One school of thought says the turn towards populism on the American right — and culture-war conflicts more broadly over the past eight years —are functions of Trump’s singular personality and brand of politics. Freed of his influence, US political culture could return to the days where the hot button issues were tax rates rather than reproductive rights.

But this is a misdiagnosis. For one, the rise of the populist right and elevated prominence of social issues is neither specific to the US nor even originated there. Brexit preceded Trump, and radical right politicians and parties are now in power, or close to it, across much of Europe. Looking at wider societal shifts across the west suggests this is no coincidence, but the result of strong headwinds.

Many on the left scoff at the idea that the modern right can call itself anti-establishment. Trump is a billionaire. Boris Johnson and Nigel Farage were privately educated. But a closer look at the data suggests the label has legitimacy.

In their book Polarized by Degrees, political scientists Matt Grossman and David Hopkins set out how the realignment of the political divide from class to education has formed strong new alliances that are likely to survive changes in political personnel.

While arts and entertainment elites have long leaned leftward, academia has veered further to the left of the general population over recent decades. Conservatives have become a rare breed in journalism, and corporate bosses are increasingly aligned with the left.

Pair of charts showing that the right is increasingly under-represented in US academia and mainstream media

Of course, pockets of the business world remain bastions of conservatism but, as a general rule, the highest earners, the most influential individuals, and those who shape what is seen as cool vs uncool or correct vs incorrect now hold predominantly progressive views. This ties the right to anti-establishment politics in a way it never has been before.

Another key shift is the breakdown of norms against airing rightwing views, set out in a fascinating new book by the Portuguese researcher Vicente Valentim. He argues that the rise of the populist right has been too rapid to have been caused by changes in people’s beliefs and values, and is better explained by the activation of reactionary views that were already beneath the surface.

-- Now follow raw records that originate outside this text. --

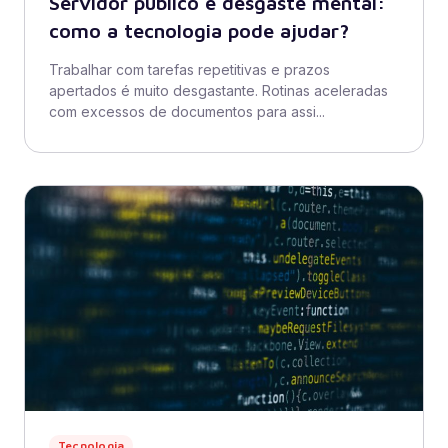
Servidor público e desgaste mental:
como a tecnologia pode ajudar?
Trabalhar com tarefas repetitivas e prazos
apertados é muito desgastante. Rotinas aceleradas
com excessos de documentos para assi...
Tecnologia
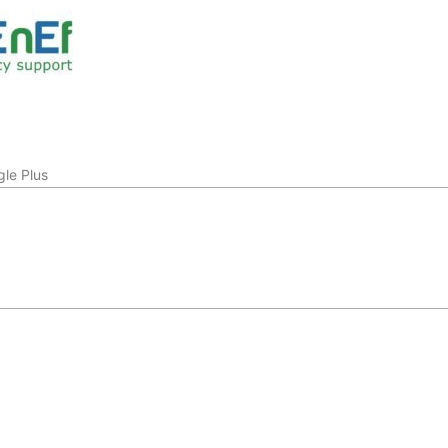
le Plus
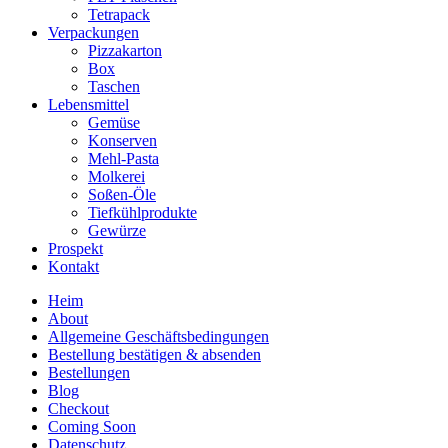
Tetrapack
Verpackungen
Pizzakarton
Box
Taschen
Lebensmittel
Gemüse
Konserven
Mehl-Pasta
Molkerei
Soßen-Öle
Tiefkühlprodukte
Gewürze
Prospekt
Kontakt
Heim
About
Allgemeine Geschäftsbedingungen
Bestellung bestätigen & absenden
Bestellungen
Blog
Checkout
Coming Soon
Datenschutz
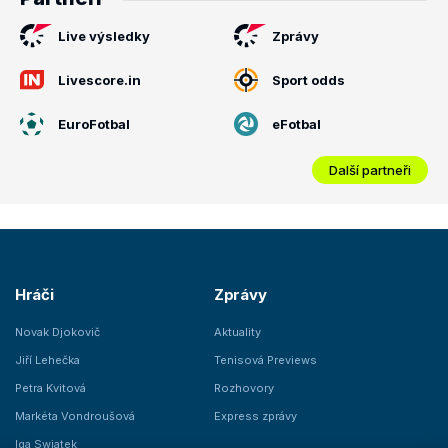
Live výsledky
Zprávy
Livescore.in
Sport odds
EuroFotbal
eFotbal
Další partneři
Hráči
Zprávy
Novak Djokovič
Aktuality
Jiří Lehečka
Tenisová Previews
Petra Kvitová
Rozhovory
Markéta Vondroušová
Express zprávy
Iga Swiatek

The increasingly fragmented media landscape and rise of social platforms have probably played a part, both by showing individuals who have views previously seen as unpalatable that they are in good company, and by making it harder for elites to keep public discourse within certain guardrails.

In a self-reinforcing loop, politicians now know there is a constituency for reactionary politics, and this part of the electorate knows its concerns have entered the “Overton window” of acceptability. Given the momentum behind these shifts, it is hard to see how the populist-right genie could be put back in the bottle.

Chart showing that the education divide in US politics has completely reversed

Finally, these two trends have coincided with — or perhaps engendered — a rise in the importance voters place on political authenticity. A new paper from the University of Southampton finds the public increasingly resents politicians who appear to be acting. Instead we prize the trait of being an unfiltered version of one’s self — someone who ‘tells it like it is’ — just as highly as competence.

It would be naive to imagine that culture-centric, anti-establishment politics will fade with Trump. The left has measurably become the party of the upper echelons, giving the right free rein to appeal to the lower-status majority just as norms against reactionary politics break down and voters sour on the polished elite.

A return to the era of moderate centre-right politics would be welcome, but we’re unlikely to go back to the days of Romney and Reagan any time soon.